**PROBLEM STATEMENT**. Transcribe exactly everything in the data below from the line containing "right shoulder: (1603, 989)" down to the line containing "left shoulder: (1664, 982)", both lines included and nothing further.
◇ ◇ ◇ ◇ ◇
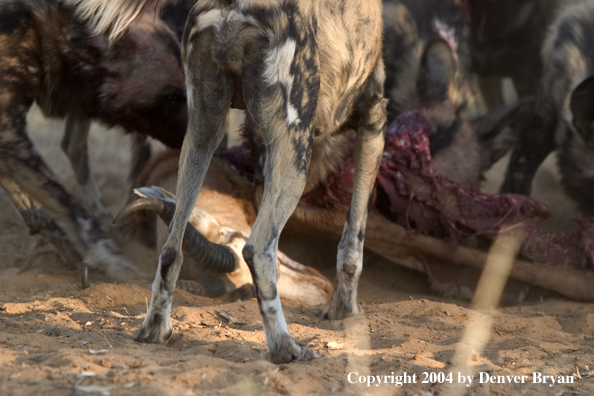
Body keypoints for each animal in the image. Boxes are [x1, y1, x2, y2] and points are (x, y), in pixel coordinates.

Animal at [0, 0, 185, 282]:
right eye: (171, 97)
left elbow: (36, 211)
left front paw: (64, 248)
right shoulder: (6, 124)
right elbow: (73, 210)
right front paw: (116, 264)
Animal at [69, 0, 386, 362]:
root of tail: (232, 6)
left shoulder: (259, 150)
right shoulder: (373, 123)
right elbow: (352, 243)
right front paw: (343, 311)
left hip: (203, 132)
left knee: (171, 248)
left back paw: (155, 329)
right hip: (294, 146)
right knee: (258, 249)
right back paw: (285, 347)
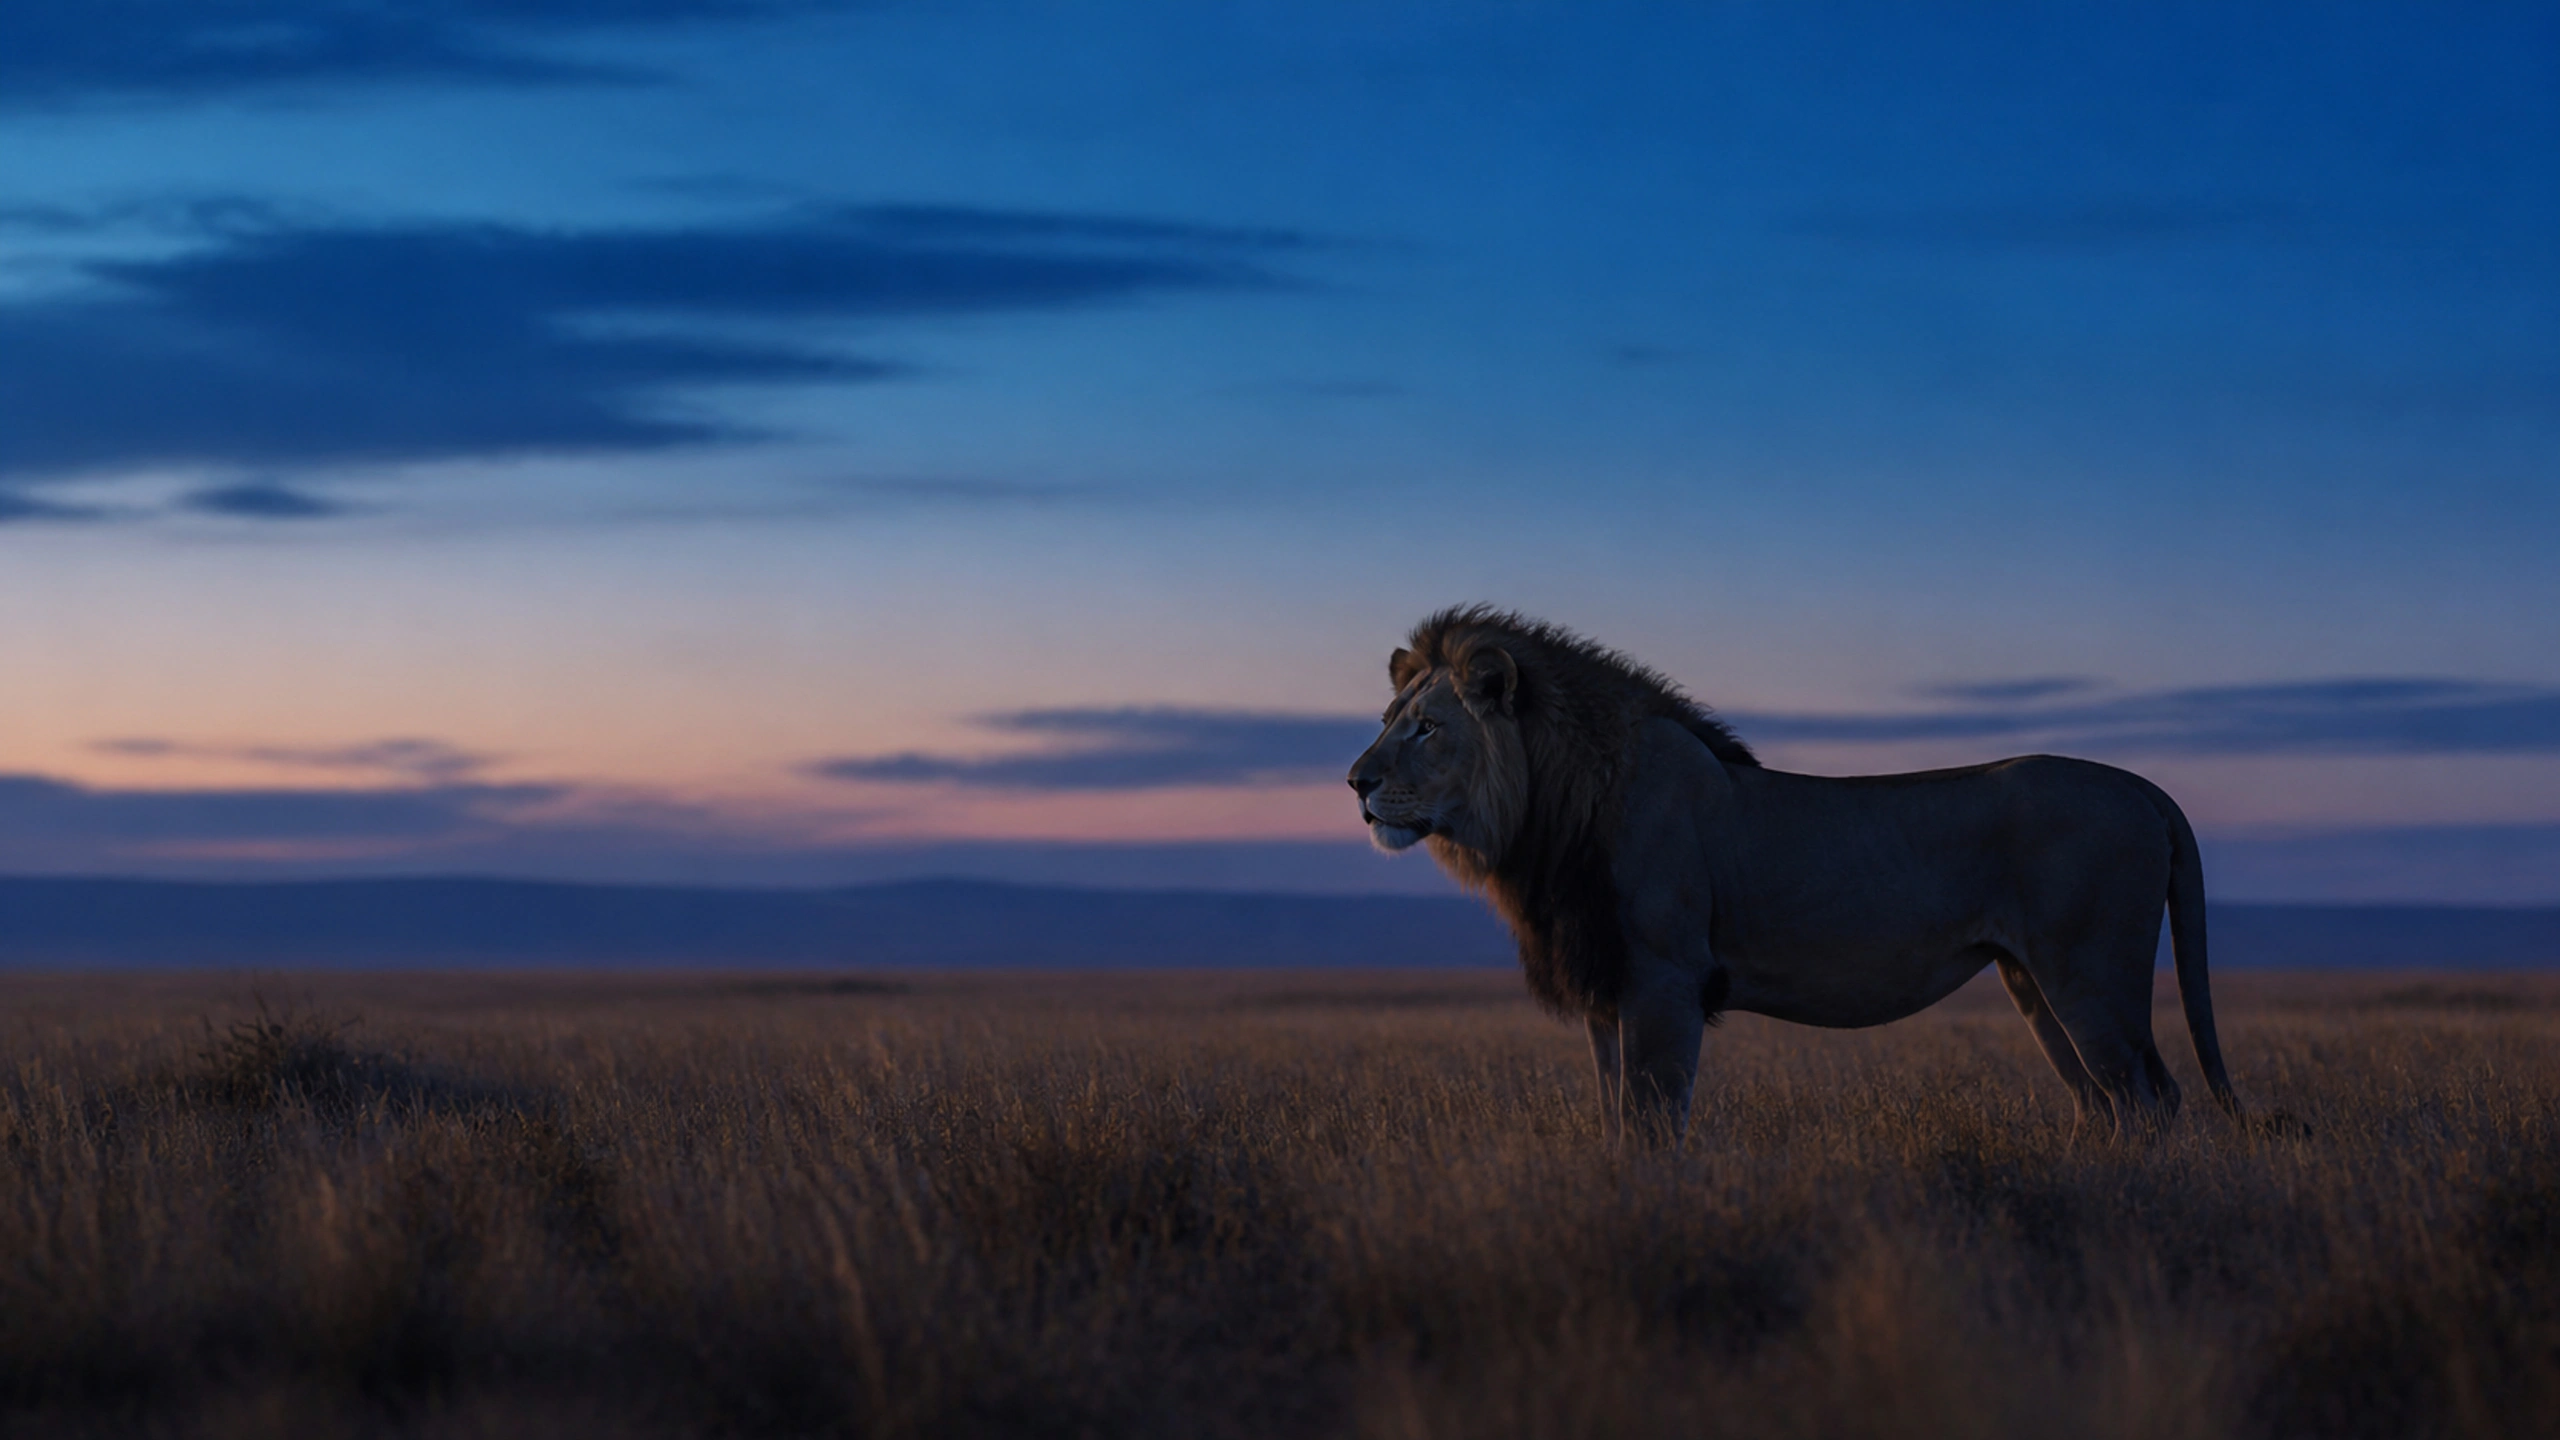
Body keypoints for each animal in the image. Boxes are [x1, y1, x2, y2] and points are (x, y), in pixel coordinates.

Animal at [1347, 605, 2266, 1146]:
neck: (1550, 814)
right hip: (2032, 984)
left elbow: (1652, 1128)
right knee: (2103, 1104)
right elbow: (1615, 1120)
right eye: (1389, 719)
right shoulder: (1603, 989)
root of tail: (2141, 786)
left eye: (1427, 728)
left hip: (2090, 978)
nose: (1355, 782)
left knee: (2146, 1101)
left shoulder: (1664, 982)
◇ ◇ ◇ ◇ ◇
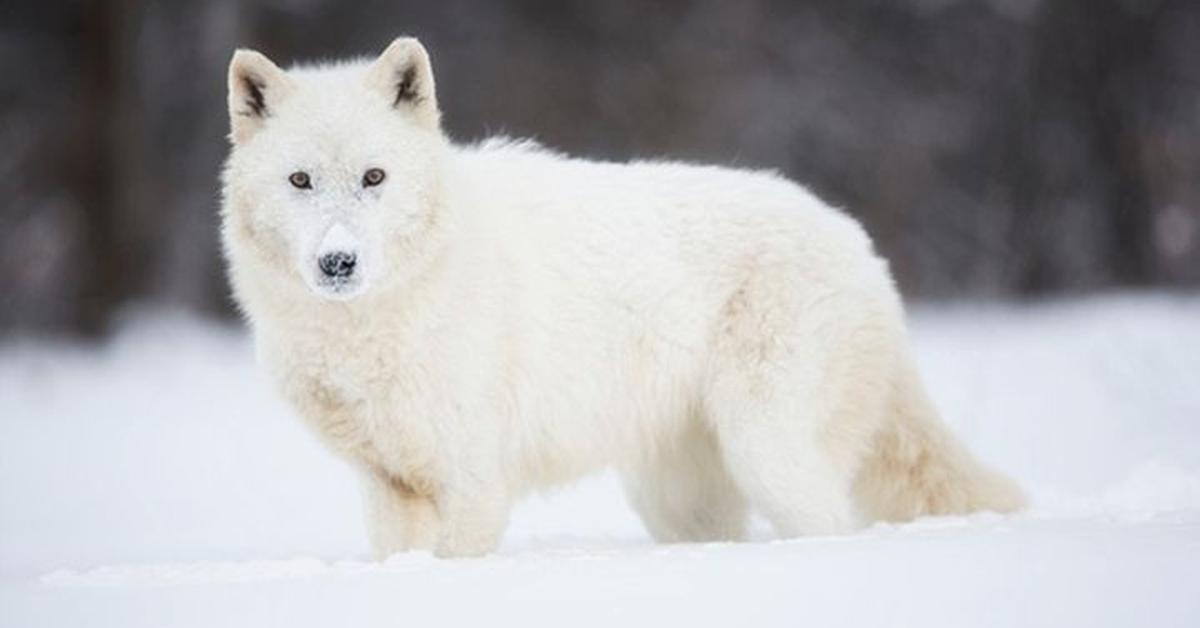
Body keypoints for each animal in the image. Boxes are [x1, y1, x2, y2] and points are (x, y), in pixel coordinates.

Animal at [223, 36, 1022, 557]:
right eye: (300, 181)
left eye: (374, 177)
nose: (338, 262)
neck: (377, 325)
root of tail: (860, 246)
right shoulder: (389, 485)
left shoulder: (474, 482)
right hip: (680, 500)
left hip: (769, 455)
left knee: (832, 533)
◇ ◇ ◇ ◇ ◇
**EXERCISE ANSWER**.
right shoulder: (1603, 989)
root of tail: (2141, 786)
left eye: (1427, 728)
left hip: (2090, 978)
nose: (1355, 782)
left knee: (2146, 1101)
left shoulder: (1664, 982)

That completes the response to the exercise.